= Rinus van den Bosch =

Dutch painter

Rinus van den Bosch (January 10, 1938 - 14 April 1996) was a Dutch artist, who worked as sculptor, photographer, installation artist, painter, and draftsman.

== Life and work ==
Born in The Hague, van den Bosch was educated at the Royal Academy of Art, The Hague from 1954 to 1960.

Van den Bosch settled as independent artist in The Hague in 1970. He was lecturer at the Academie voor Beeldende Kunsten St Joost in Breda until 1988. In 1982 he was appointed as teacher at the Willem de Kooning Academy in 1982. In 2009 Museum Boijmans Van Beuningen held a retrospective exhibition of his work.

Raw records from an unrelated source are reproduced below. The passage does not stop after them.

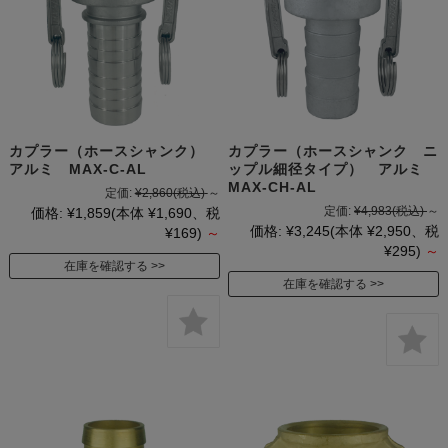
カプラー（ホースシャンク）
カプラー（ホースシャンク ニ
アルミ MAX-C-AL
ップル細径タイプ） アルミ
MAX-CH-AL
定価:
¥2,860
(税込)
～
定価:
¥4,983
(税込)
～
価格:
¥1,859
(本体 ¥1,690、税
価格:
¥3,245
(本体 ¥2,950、税
¥169)
～
¥295)
～
在庫を確認する
在庫を確認する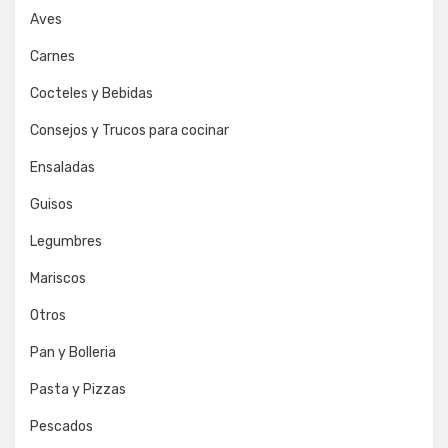
Aves
Carnes
Cocteles y Bebidas
Consejos y Trucos para cocinar
Ensaladas
Guisos
Legumbres
Mariscos
Otros
Pan y Bolleria
Pasta y Pizzas
Pescados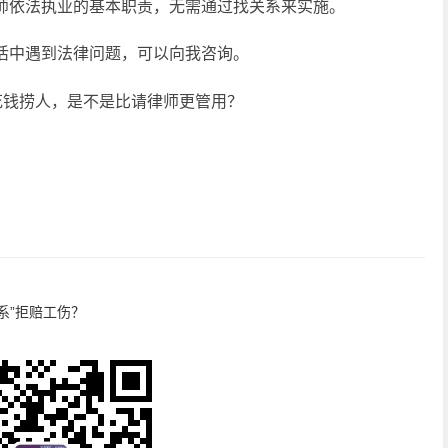
师依法执业的基本职责，无需通过找关系来实施。
活中遇到法律问题，可以向我咨询。
系”拒赔工伤？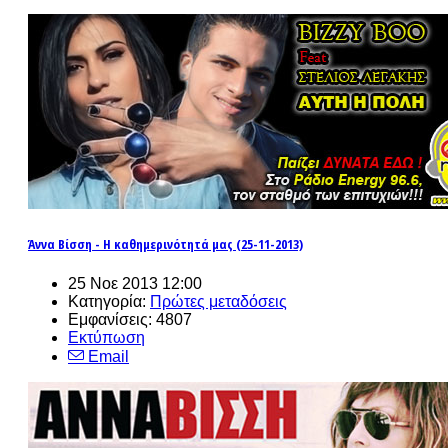
Άννα Βίσση - Η καθημερινότητά μας (25-11-2013)
25 Νοε 2013 12:00
Κατηγορία:
Πρώτες μεταδόσεις
Εμφανίσεις: 4807
Εκτύπωση
Email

The artist showed the world and the people in it through line drawings, ranging from the figurative to the abstract, most with poetic titles. In these drawings, created with a sure touch and economy of line, he captured topical events and the atmosphere of The Hague as it was in the 1970s. Simplicity, colour and humour are characteristics of his paintings. Willem Otterspeer wrote in 2009 a biographic essay called Flarden van een stem. At the same time Diederiekje Bok made the book Rinus with contributions by Kees van Kooten, Tommy Wieringa, Willem Otterspeer, A.L. Snijders, Peter Struycken, Dick Matena and Wim Beeren.' Rinus van den Bosch was in a relationship with Dutch portrait painter Marike Bok.